» **What the exercise asks**: Show each line in the listing below that contains the word "Kauf".
%%
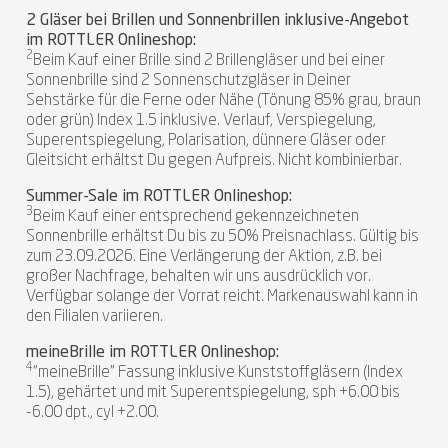
2 Gläser bei Brillen und Sonnenbrillen inklusive-Angebot
im ROTTLER Onlineshop:
2
Beim Kauf einer Brille sind 2 Brillengläser und bei einer
Sonnenbrille sind 2 Sonnenschutzgläser in Deiner
Sehstärke für die Ferne oder Nähe (Tönung 85% grau, braun
oder grün) Index 1.5 inklusive. Verlauf, Verspiegelung,
Superentspiegelung, Polarisation, dünnere Gläser oder
Gleitsicht erhältst Du gegen Aufpreis. Nicht kombinierbar.
Summer-Sale im ROTTLER Onlineshop:
3
Beim Kauf einer entsprechend gekennzeichneten
Sonnenbrille erhältst Du bis zu 50% Preisnachlass. Gültig bis
zum 23.09.2026. Eine Verlängerung der Aktion, z.B. bei
großer Nachfrage, behalten wir uns ausdrücklich vor.
Verfügbar solange der Vorrat reicht. Markenauswahl kann in
den Filialen variieren.
meineBrille im ROTTLER Onlineshop:
4
"meineBrille" Fassung inklusive Kunststoffgläsern (Index
1.5), gehärtet und mit Superentspiegelung, sph +6.00 bis
-6.00 dpt., cyl +2.00.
%%
» **Answer area**:
Beim Kauf einer Brille sind 2 Brillengläser und bei einer
Beim Kauf einer entsprechend gekennzeichneten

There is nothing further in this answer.